User Interface Of The Wandering Village
I appreciate the Effort Stray Fawn Studios put into making a functional user interface. There’s all the information you need to manage your settlement, but not so much that it’s overwhelming.
At one glance, you can see temperature affecting crop yield, air and ground toxicity, Onbu’s current heart rate in beats per minute, and much more. It’s very utilitarian, yet if you need more depth, you can simply click on dropdown menus within the UI and get all the info you want.
One thing that wasn’t necessary but made me happy in my gameplay experience was the seamless transitions from the point of view and zoom levels.

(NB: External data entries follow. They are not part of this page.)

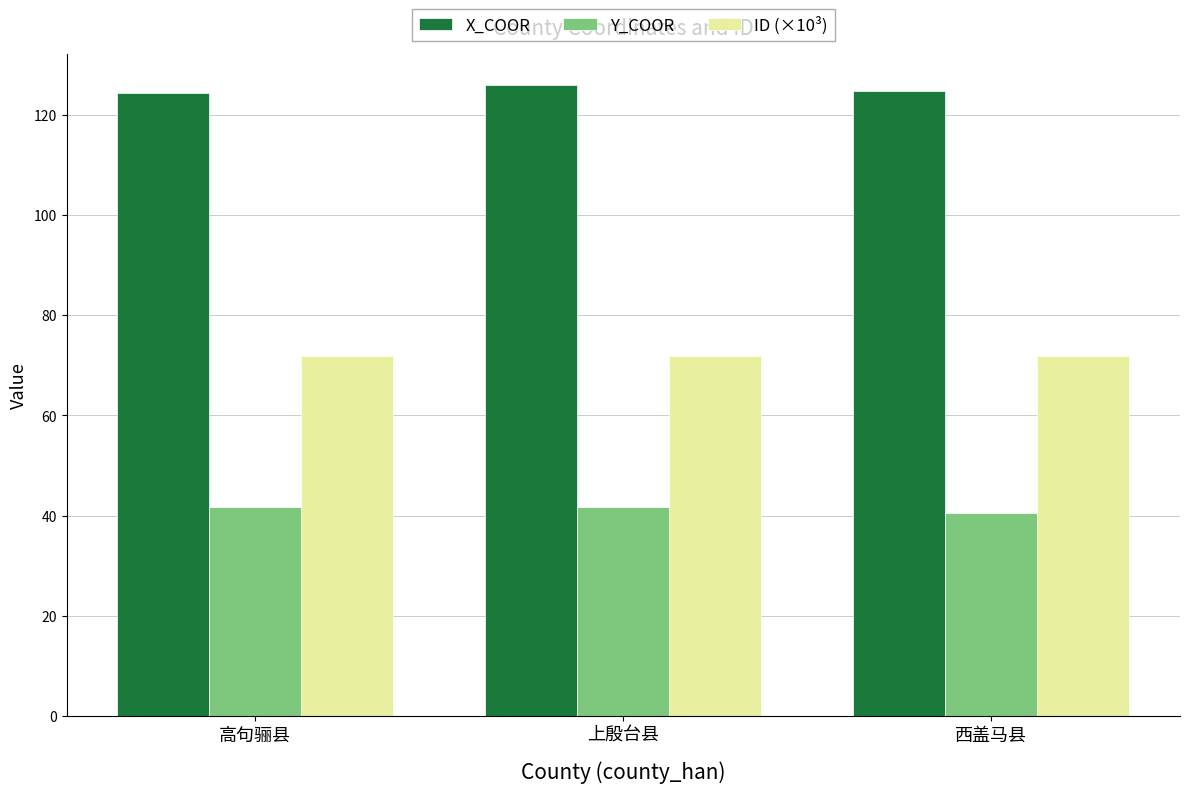

At 西盖马县, list the series in order from smallest to largest.

Y_COOR, ID (×10³), X_COOR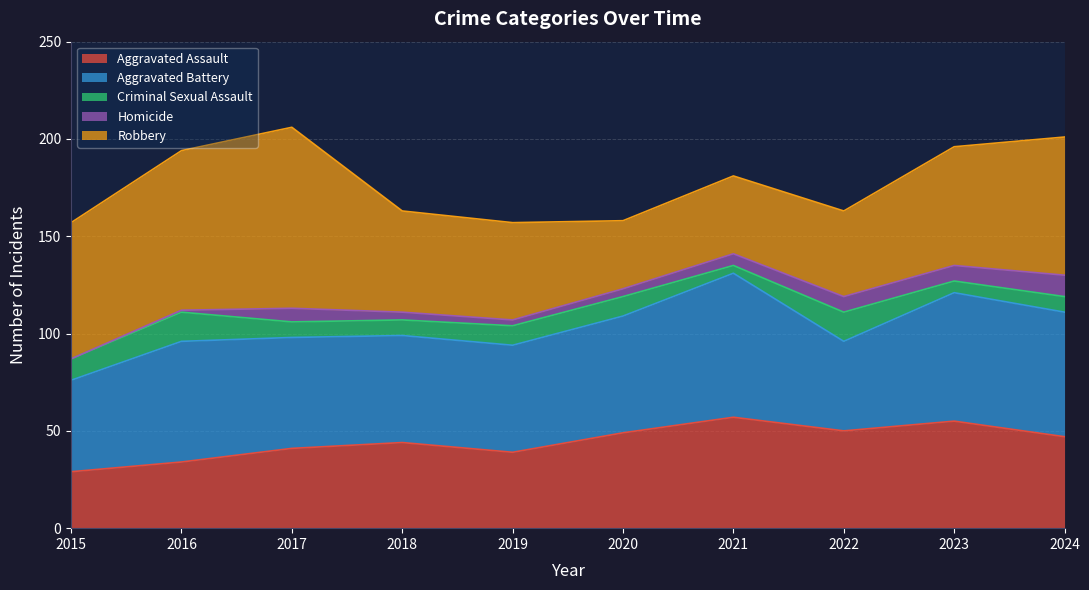

Count the number of data series in this chart.

5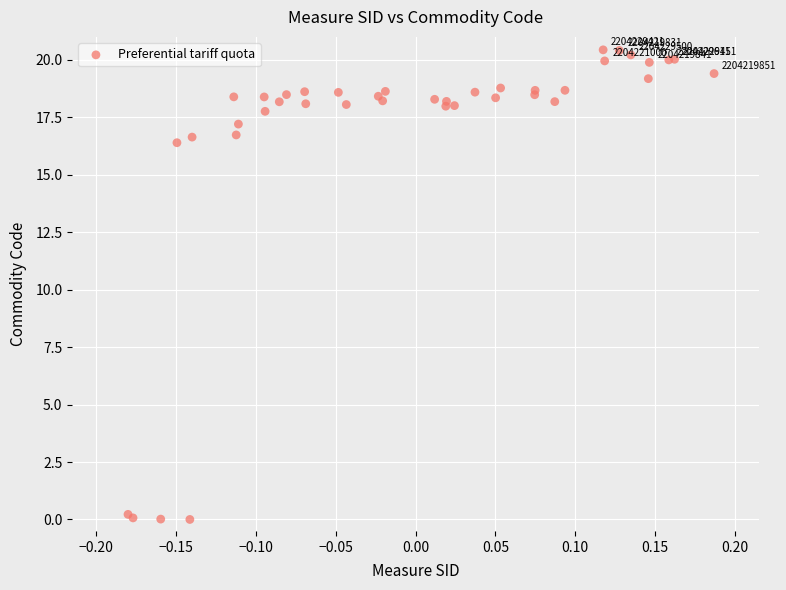

What Y value in the scatter plot is closest to 10?

16.4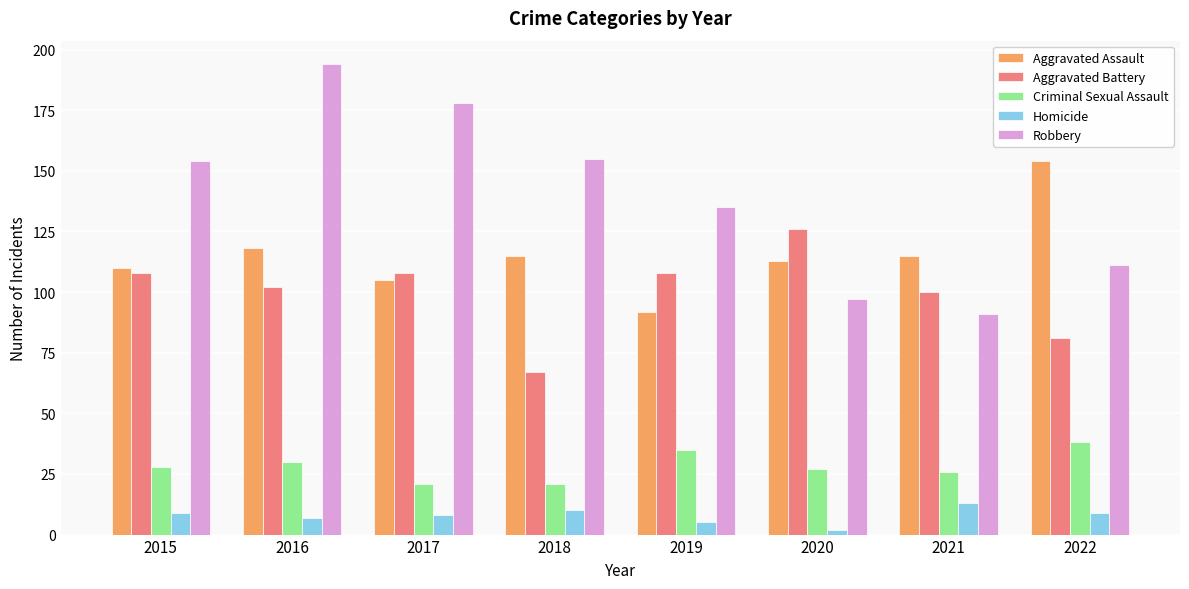

What is the smallest value displayed?

2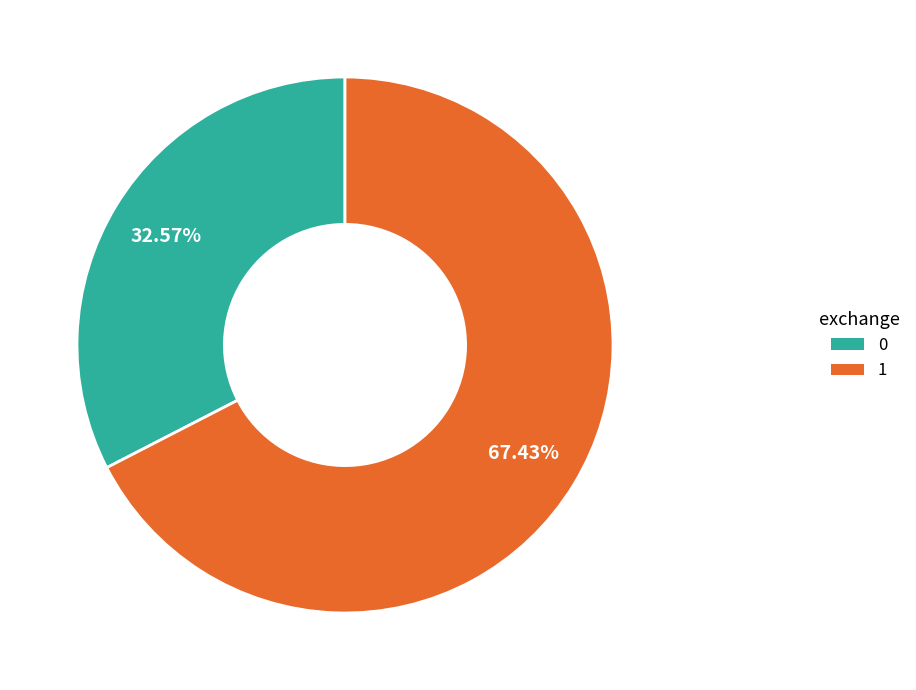

Is it true that 1 is 58% of the pie?

False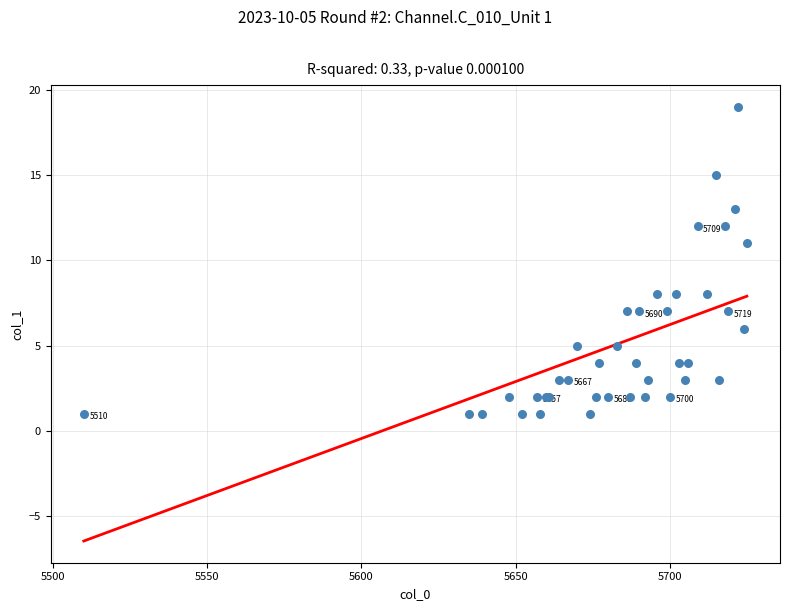

What Y value in the scatter plot is closest to 10?

11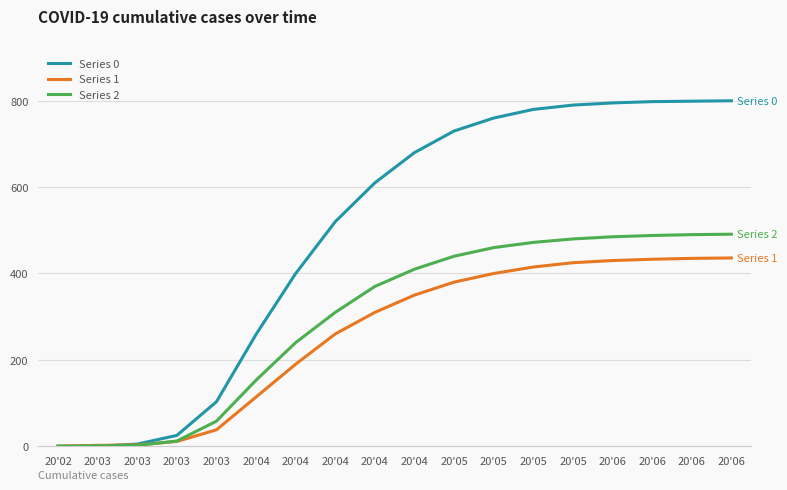

Where is Series 1 nearest to the value 218?

20'04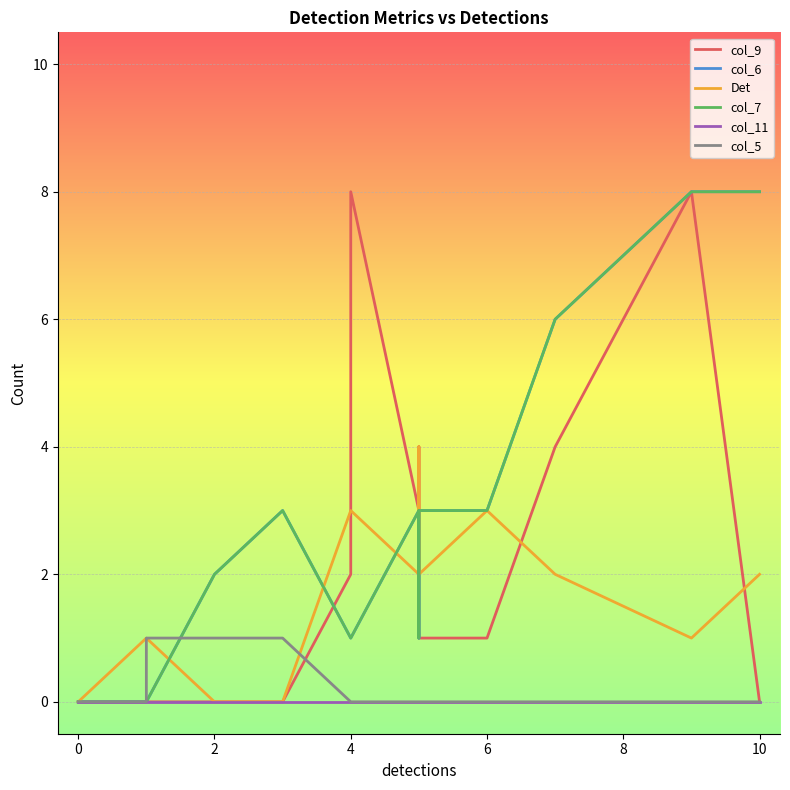

How many values in the col_6 series are below 1?

6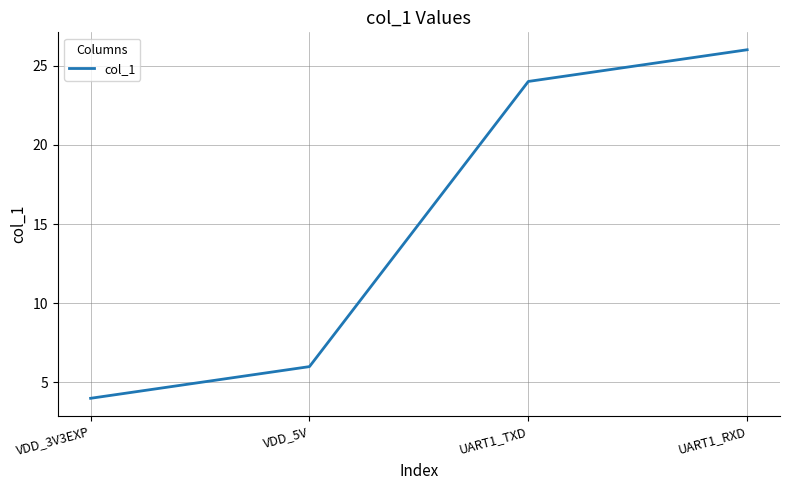

How many lines are shown in the chart?

1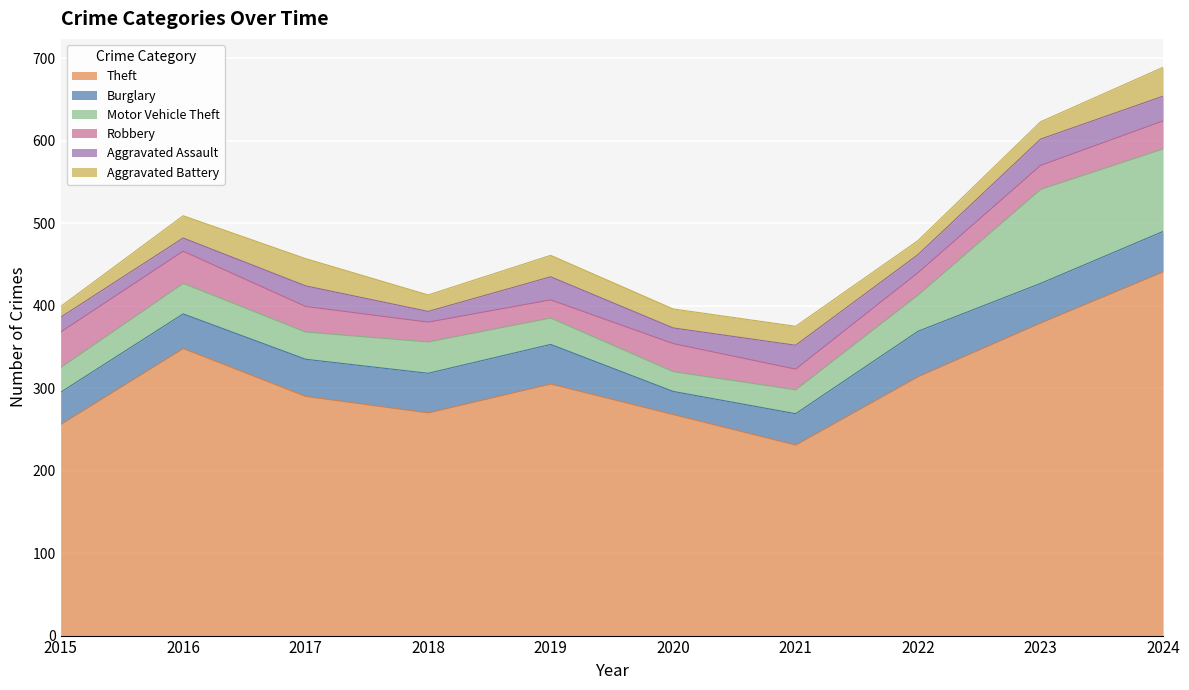

How many lines are shown in the chart?

6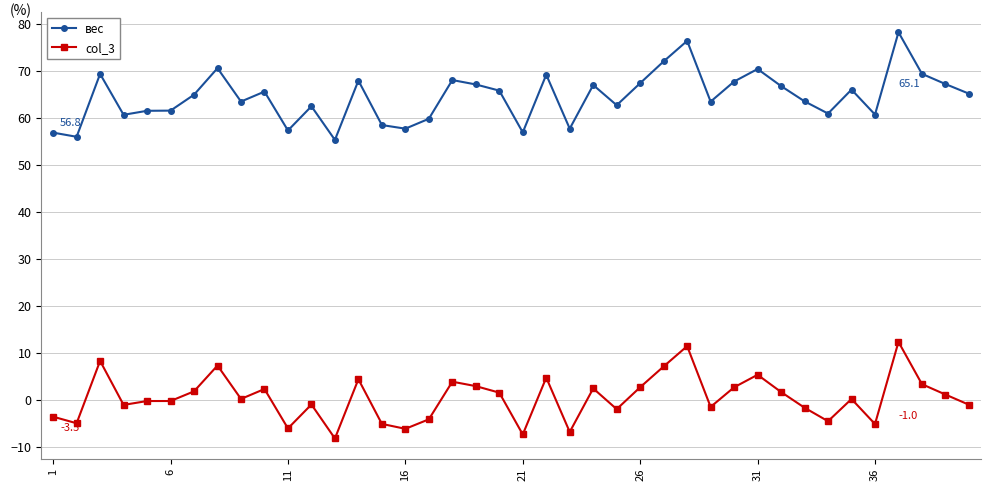

Which series has the largest total across all categories?

вес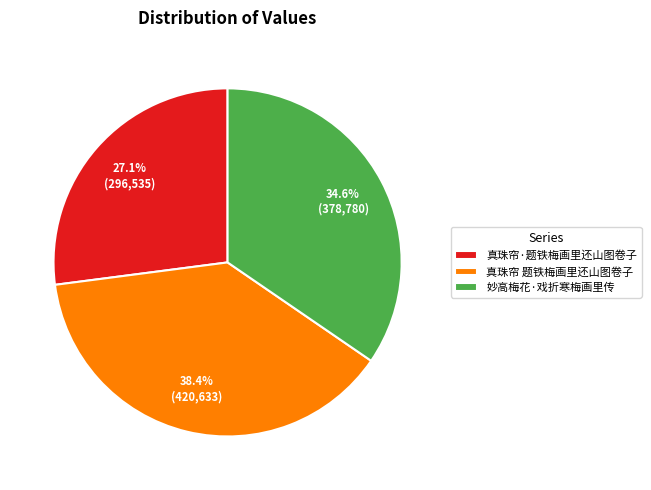

Count the number of slices in the pie.

3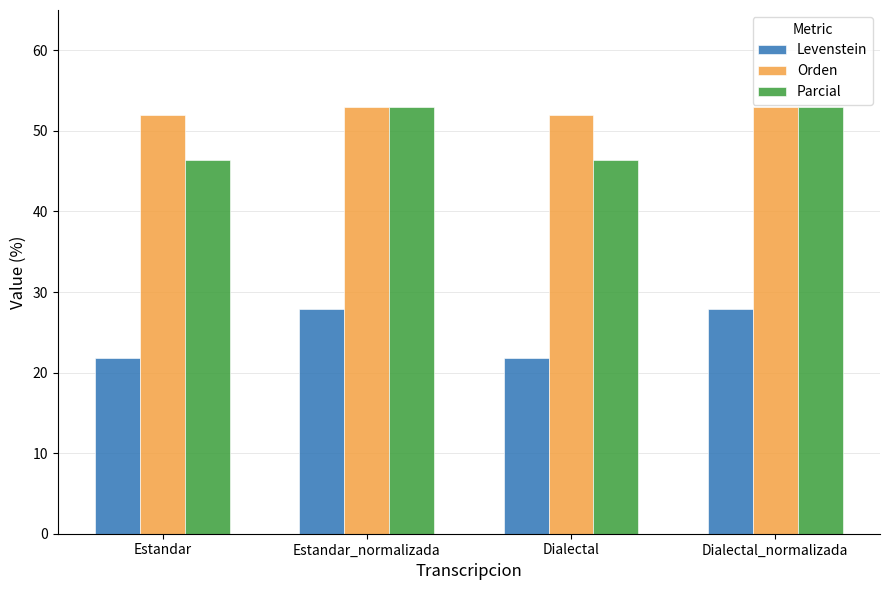

What is the maximum value shown in the chart?

52.9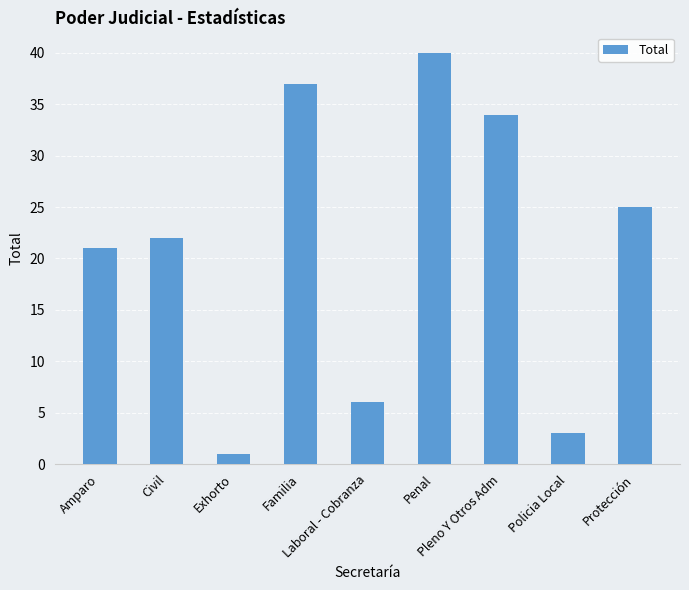

The value at Civil is 22. True or false?

True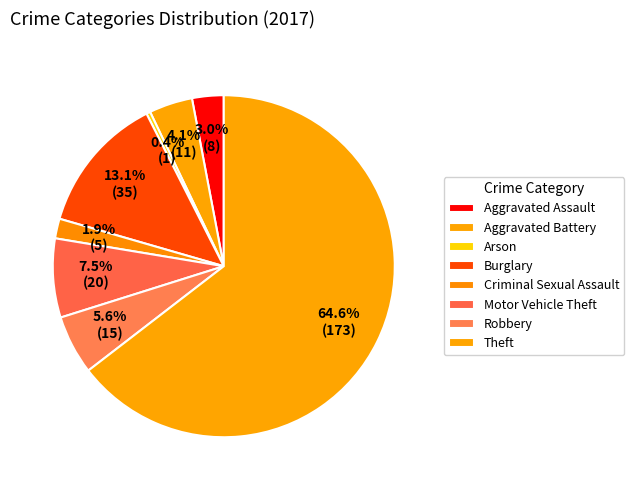

How many segments does this pie chart have?

8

With a quick scroll of the mouse wheel (or assigned hotkeys), you can go from the map of the world to a zoomed-out view of the village that shows all of Onbu and your city in their full glory, to a functional top-down view of your village, then finally an up close and personal horizontal look at you villagers and city.
The transitions between each are very satisfying, and I love how close you can zoom in. It gave me as the player a sense of connectedness to the world I was building and shows off the game’s beautiful detail and art style.
Final Thoughts
There’s a lot to enjoy for an early access game here.
The vibrant 2.5D art style, the UI experience, the Norse throat singing soundtrack, and just Onbu, in general, all come together to make The Wandering Village a city builder worth playing right now. I would like to see things like a more expansive tech tree and more variations of random encounters as you’re wandering around come to the game in the future, but that’s the beauty of early access games.
Stray Fawn Studios seems eager to hear feedback and open to suggestions as far as the roadmap goes, but they also have taken care to release a game with a focused vision and enough content to satisfy supporters right now. Something I can’t say about many early access releases.
I’m excited to pop into The Wandering Village whenever there’s an update to see what’s new. If you enjoyed games like RimWorld Or Frostpunk and are keen on a more wholesome experience, I’d encourage you to try The Wandering Village on Steam or Xbox.